I am trying to use Facebook prophet in spark in an Zeppelin environment and I have tried to follow the exact steps from https://github.com/facebook/prophet/issues/517, However, i get errors like below. I am simply not sure what am I to correct here or how to debug this.
My data contains a datetime features called ds, volume that I want to predict y and the segment and I am trying to build a model for each segment.
File"/hadoop14/yarn/nm/usercache/khasbab/appcache/application_1588090646020_2412/container_e168_1588090646020_2412_01_000001/py4j-0.10.7-src.zip/py4j/protocol.py", line 328, in get_return_value format(target_id, ".", name), value)
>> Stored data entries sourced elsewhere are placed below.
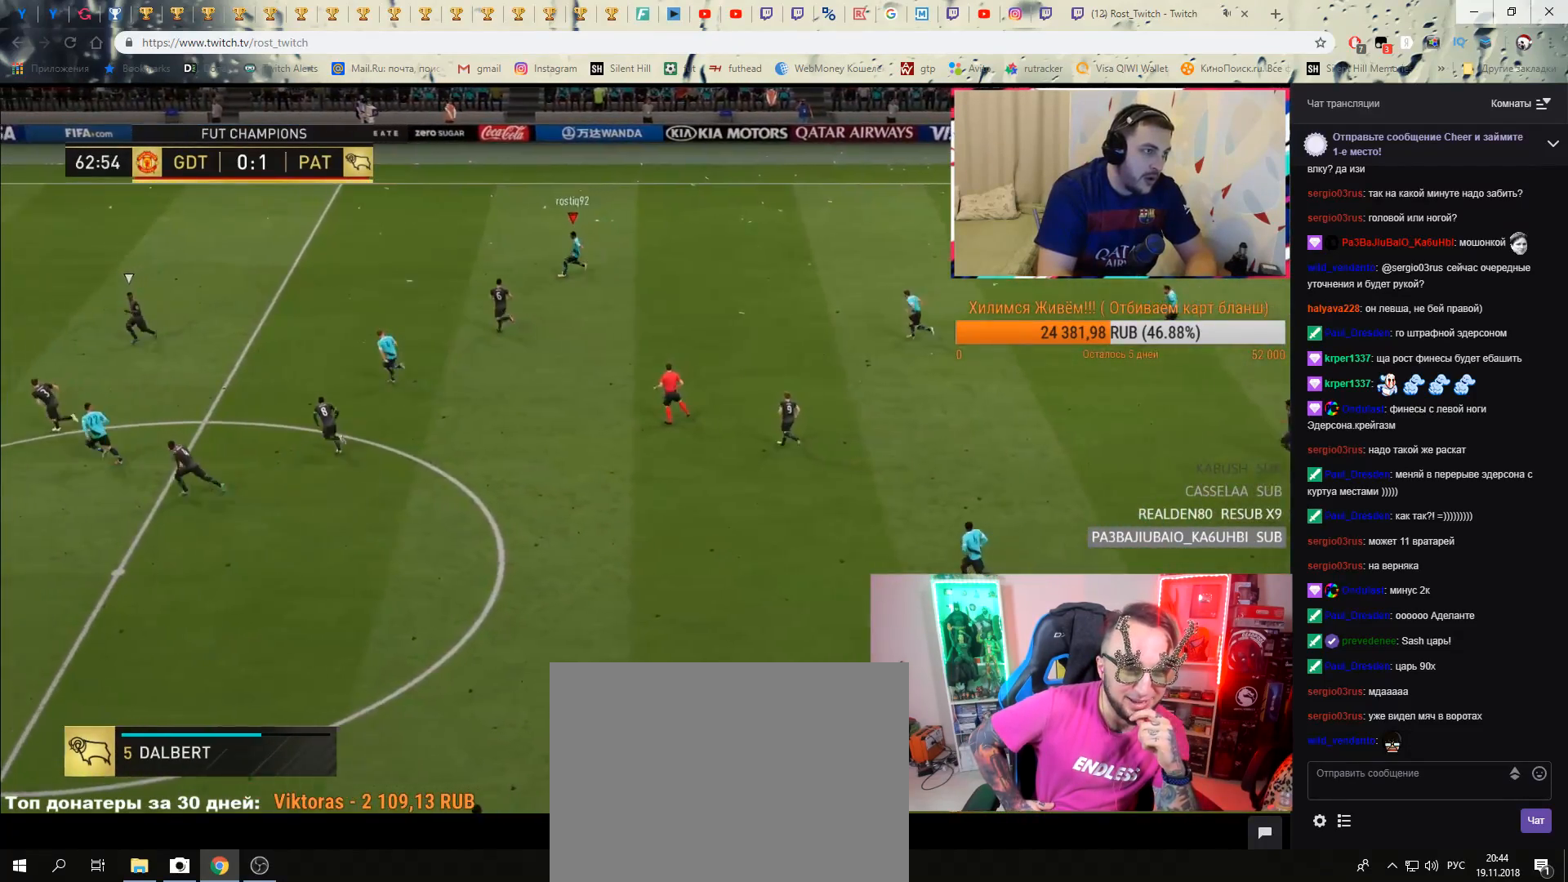
Gameplay with a controller (Xbox layout); each line is a JSON object with the inputs held at the frame after it. "events" lists button and stick changes between this image and that frame as [ms after this image, input, new state], when the widget could be followed in between. Not read: DPAD_DOWN DPAD_LEFT DPAD_RIGHT DPAD_UP L1 L2 L3 R1 R3 SELECT left_stick.
{"buttons": ["R2"], "right_stick": "center", "events": []}
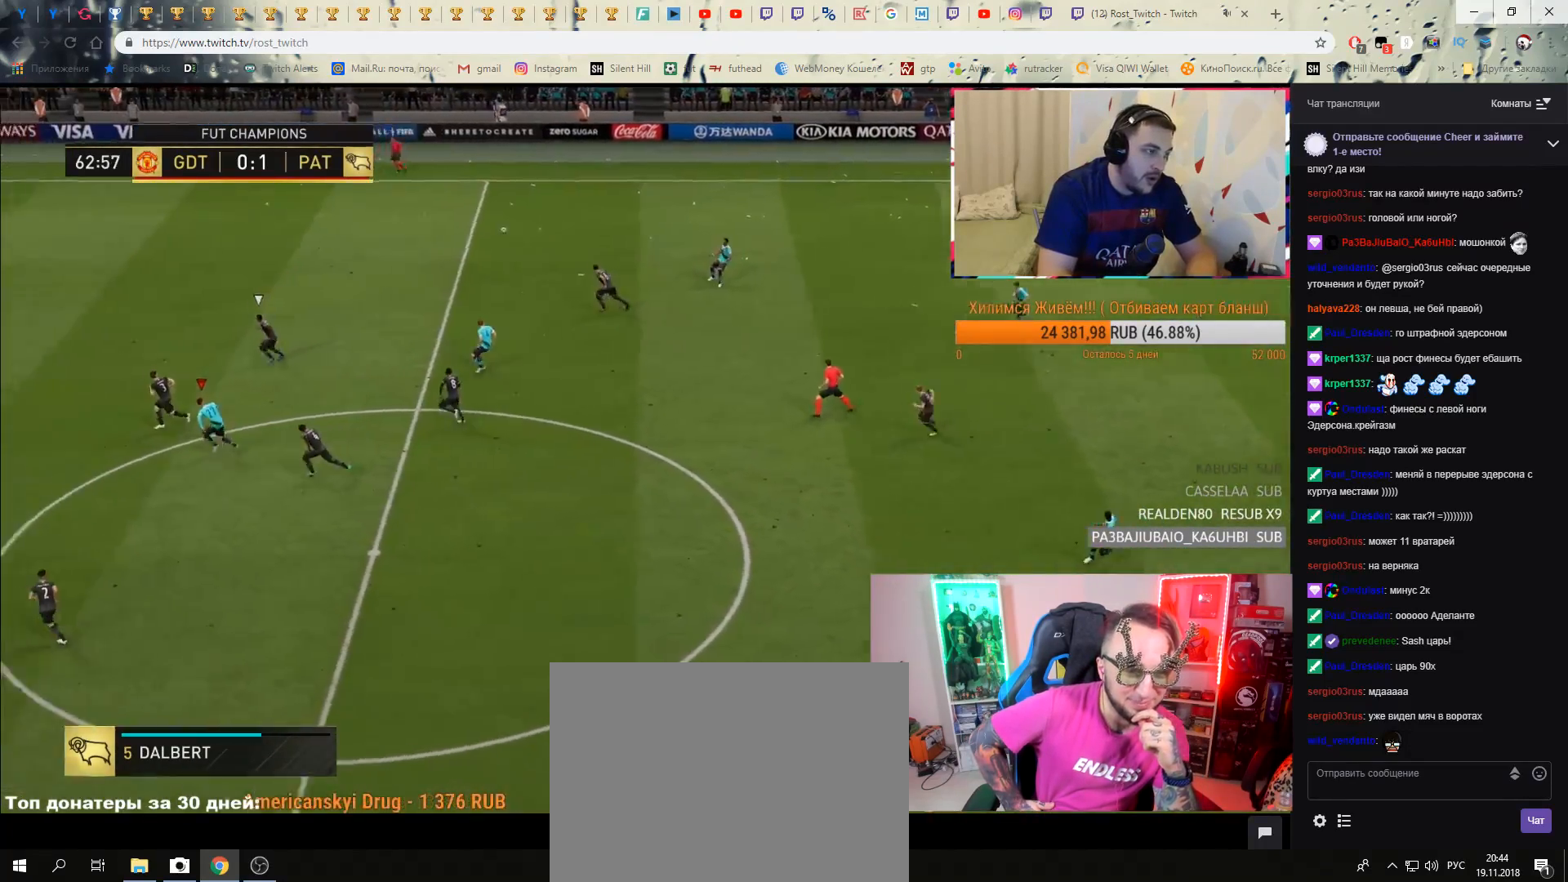
{"buttons": ["R2"], "right_stick": "center", "events": []}
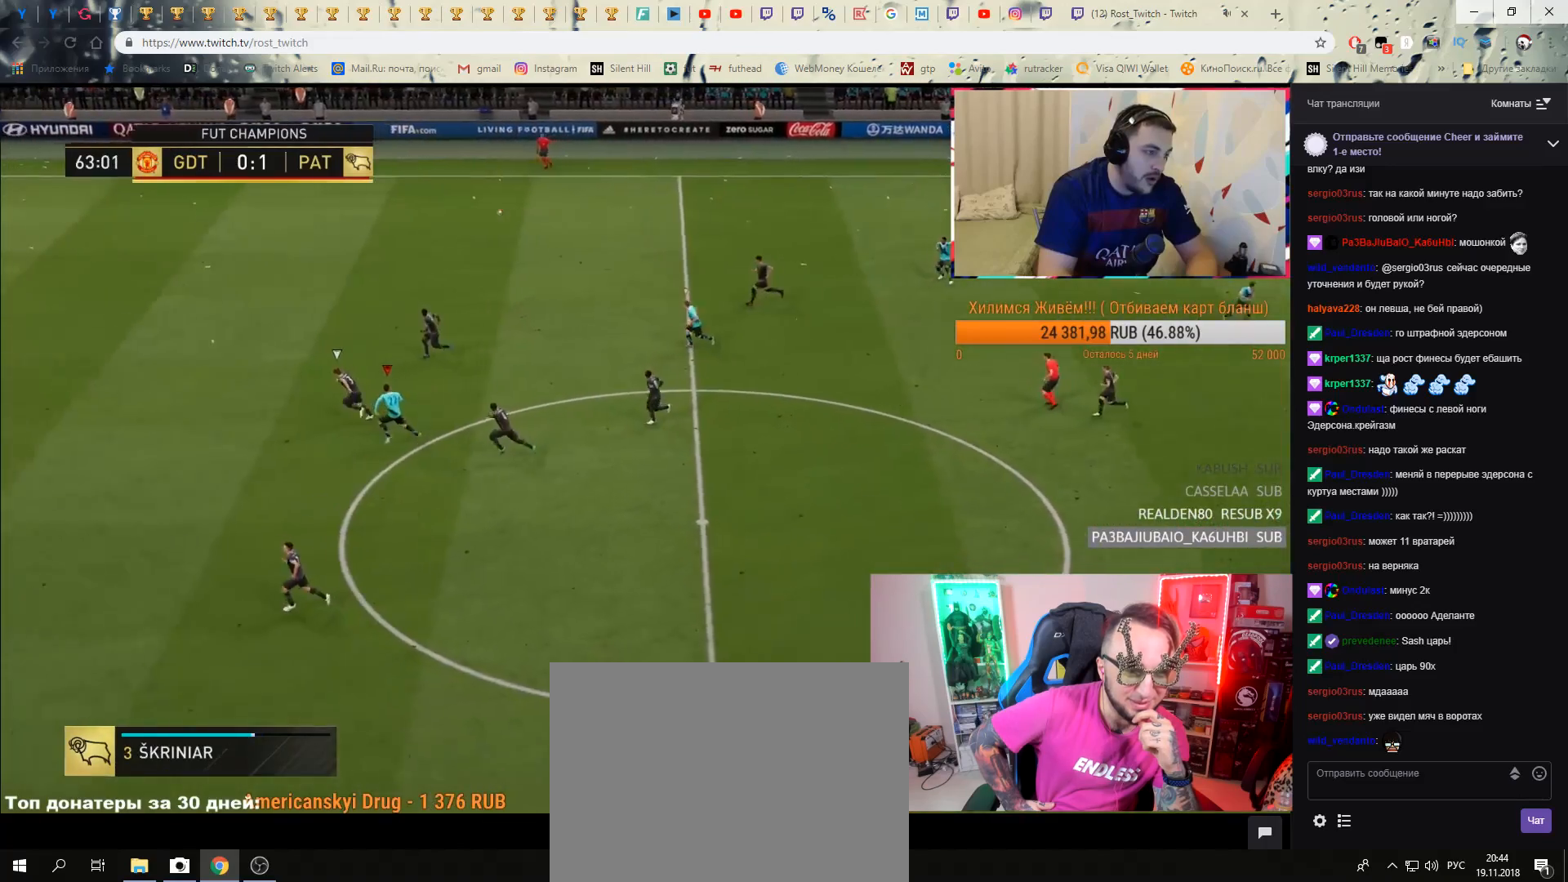
{"buttons": ["R2"], "right_stick": "center", "events": []}
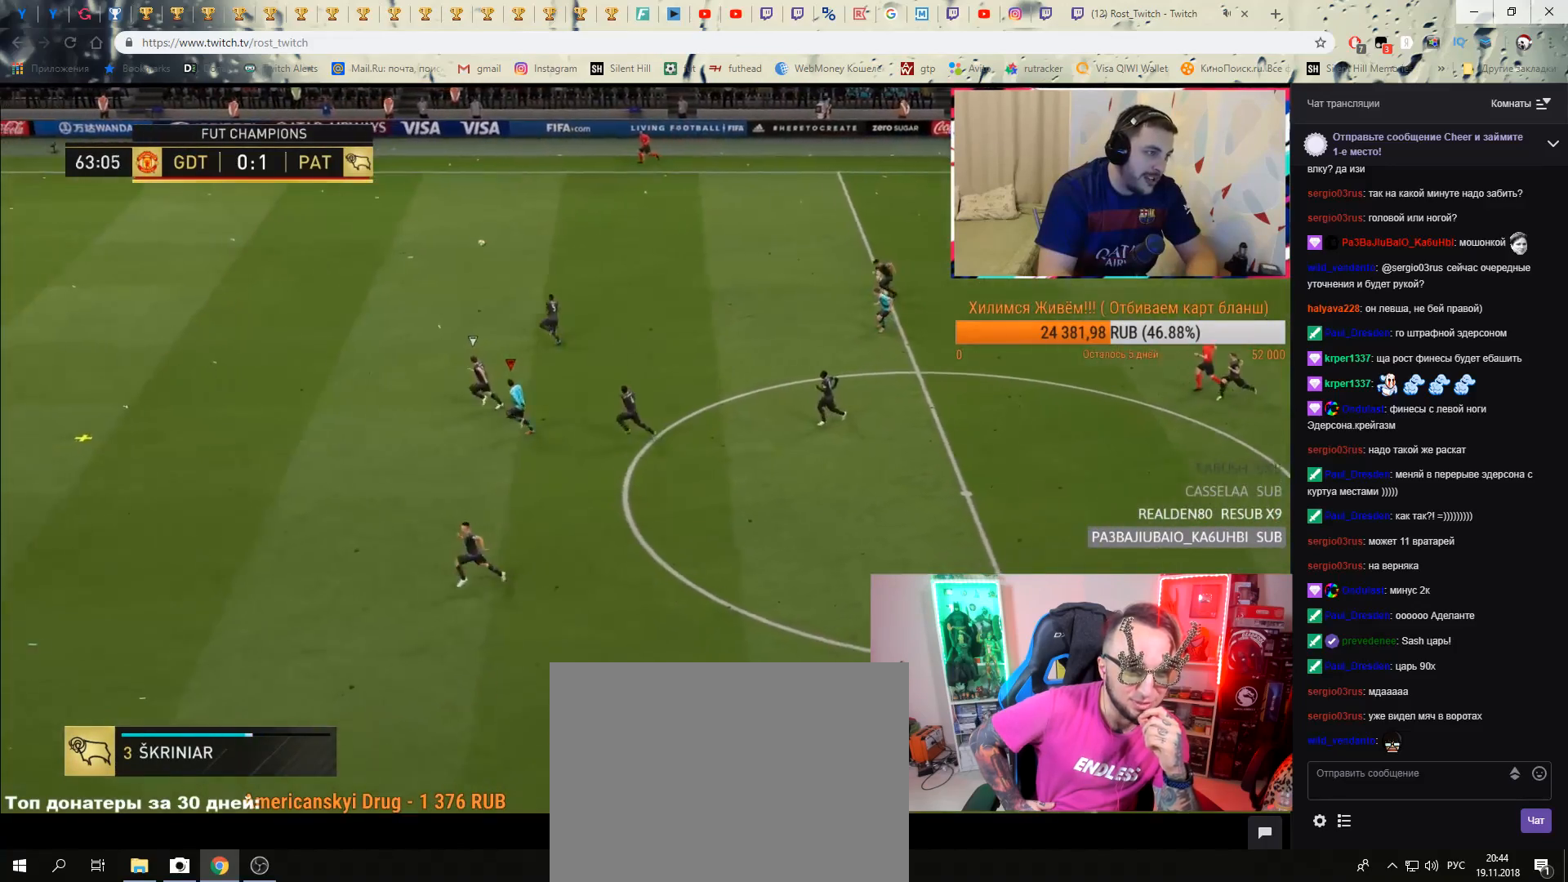
{"buttons": ["R2"], "right_stick": "center", "events": []}
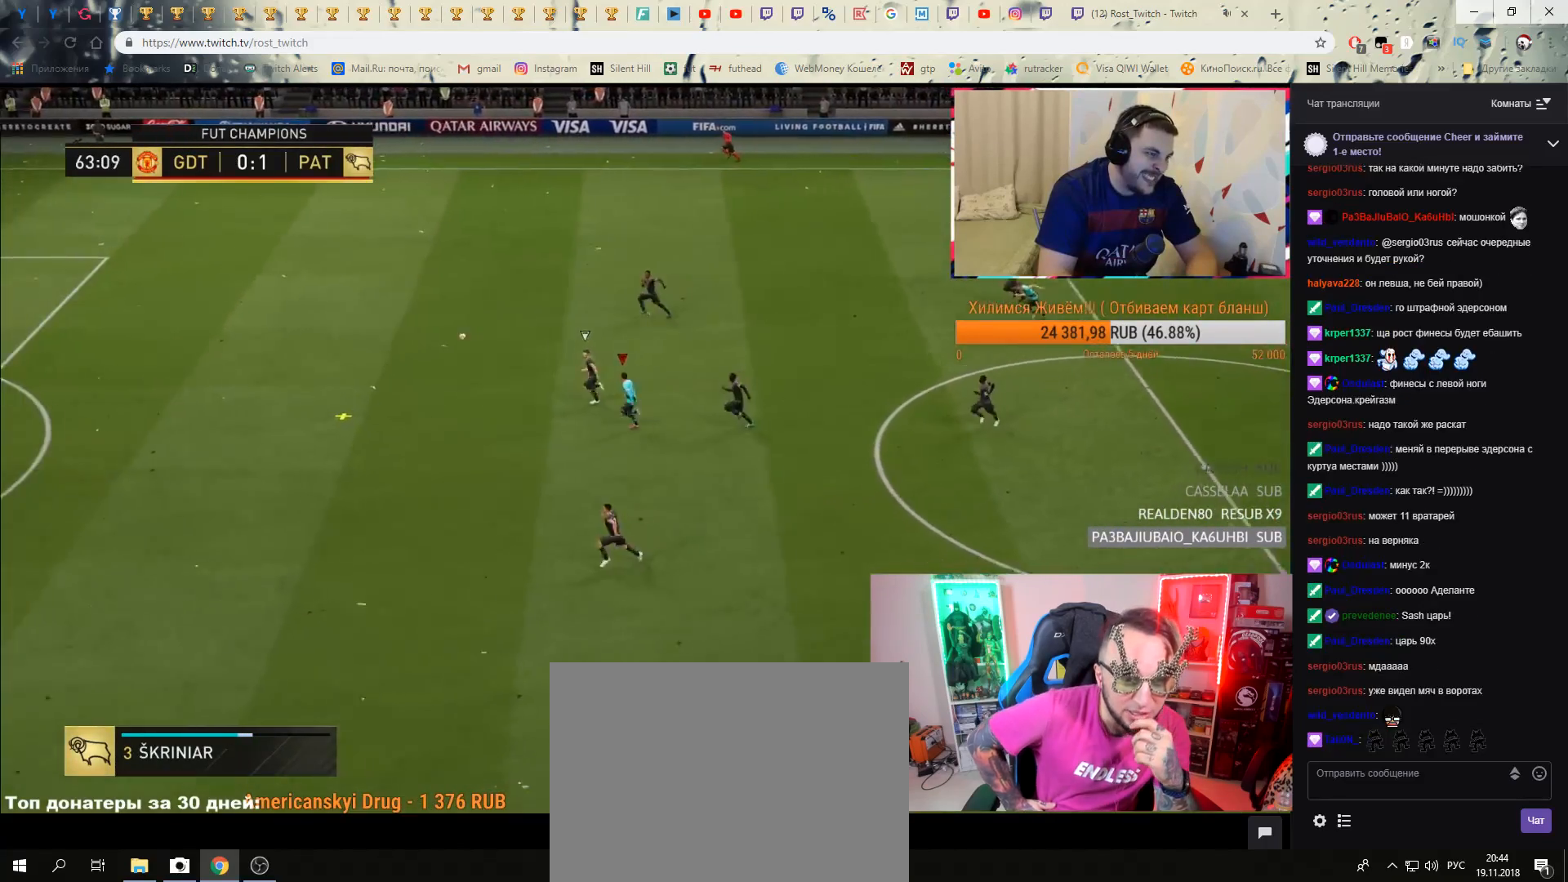
{"buttons": ["R2"], "right_stick": "center", "events": []}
py4j.protocol.Py4JJavaError: An error occurred while calling o3737.showString.
%livycd.pyspark
from pyspark.sql.types import StructType,StructField,StringType,TimestampType,ArrayType,DoubleType
from pyspark.sql.functions import current_date
from pyspark.sql.functions import pandas_udf, PandasUDFType
from fbprophet import Prophet
from datetime import datetime
import pandas as pd
result_schema = StructType([
StructField('segment', StringType(), True),
StructField('ds', TimestampType(), True),
StructField('trend', ArrayType(DoubleType()), True),
StructField('trend_upper', ArrayType(DoubleType()), True),
StructField('trend_lower', ArrayType(DoubleType()), True),
StructField('yearly', ArrayType(DoubleType()), True),
StructField('yearly_upper', ArrayType(DoubleType()), True),
StructField('yearly_lower', ArrayType(DoubleType()), True),
StructField('yhat', ArrayType(DoubleType()), True),
StructField('yhat_upper', ArrayType(DoubleType()), True),
StructField('yhat_lower', ArrayType(DoubleType()), True),
StructField('multiplicative_terms', ArrayType(DoubleType()), True),
StructField('multiplicative_terms_upper', ArrayType(DoubleType()), True),
StructField('multiplicative_terms_lower', ArrayType(DoubleType()), True),
StructField('additive_terms', ArrayType(DoubleType()), True),
StructField('additive_terms_upper', ArrayType(DoubleType()), True),
StructField('additive_terms_lower', ArrayType(DoubleType()), True),
])
#pandas_udf(result_schema, PandasUDFType.GROUPED_MAP)
def forecast_loans(history_pd):
# instantiate the model, configure the parameters
model = Prophet(
interval_width=0.95,
growth='linear',
daily_seasonality=False,
weekly_seasonality=False,
yearly_seasonality=True,
seasonality_mode='multiplicative'
)
#history_pd['ds'] = pd.to_datetime(history_pd['ds'], errors = 'coerce', format = '%Y-%m-%d')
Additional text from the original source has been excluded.